Ian Keldon
Fleet Captain
^Yup. Evolution has no conscious direction behind it, so it doesn't go for absolute optimization, just for whatever works. Pandas have survived because their environment has been cushy and unthreatening enough that their low reproductive rate and other limitations don't preclude their survival.
Which is unequivcally NOT the case with Andorians. They evolved in an intensely harsh, low-survival environment.
There's another thread about this somewhere around, and I'll repeat here what I said there.
More than two sexes is unlikely to evolve, and if it does, it will likely disappear soon after. Here's why.
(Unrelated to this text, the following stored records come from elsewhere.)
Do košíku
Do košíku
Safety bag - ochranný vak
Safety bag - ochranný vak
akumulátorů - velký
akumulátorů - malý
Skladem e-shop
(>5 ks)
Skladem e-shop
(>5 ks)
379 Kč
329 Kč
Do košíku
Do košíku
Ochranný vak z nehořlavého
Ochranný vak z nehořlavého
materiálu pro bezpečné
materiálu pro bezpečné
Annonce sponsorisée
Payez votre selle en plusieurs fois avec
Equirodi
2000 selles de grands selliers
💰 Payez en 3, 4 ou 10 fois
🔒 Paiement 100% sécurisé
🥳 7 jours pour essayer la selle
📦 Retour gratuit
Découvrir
Let's use the Vissians, the race we saw in Congenitor. In that episode, we saw that the congenitor itself is a third gender, and adds some enzyme or something to the reproductive process. The husband and wife in that episode had one so they could conceive a child.
Now, let's say that a Vissian woman for whatever reason has the ability to produce that enzyme herself. All of a sudden, she doesn't need cogenitors. Instead of requiring three people, she only needs two. She has a reproductive advantage, and so is likely to produce more offspring than her contemporaries who require cogenitors.
So in times of hardship, women who can reproduce without cogenitors will produce more offspring, and the need for cogenitors will fade.
Inapplicable comparison to the Andorians. The process you're describing is one in which only two sexes are required to contribute actual genes and one of those sexes has the organ system necessary for gestation, with the third sex merely being required to provide an enzyme necessary for gestation to succeed.
With the Andorians, three separate sexes (chans, thaans, and shens) are needed to contribute genetic material, and only the fourth sex (the zhen) has the organ systems necessary to gestate the resulting fetus.
Requiring four times the amount of resources to sustain one "breeding unit" as a mono-sex animal, and twice that of a dual-sex animal.
Nature selects for overall efficiency when it comes to species survival. Four sexes represents an extremely INefficient use of those resources, and has an inherent increased probability of something going wrong that leads to reproductive failure.
To quote a wise engineer: "The more they overthink the plumbing, the easier it is to stop up the drain..."
Personally, I rather like the idea of having a Star Trek alien be actually, y'know, alien. So I quite like the Andorian four-sex paradigm.
Feel free to "like" it all you want, but it makes no sense biologically, and all the invocation of the "Rule of Cool" in the universe cannot change that fact.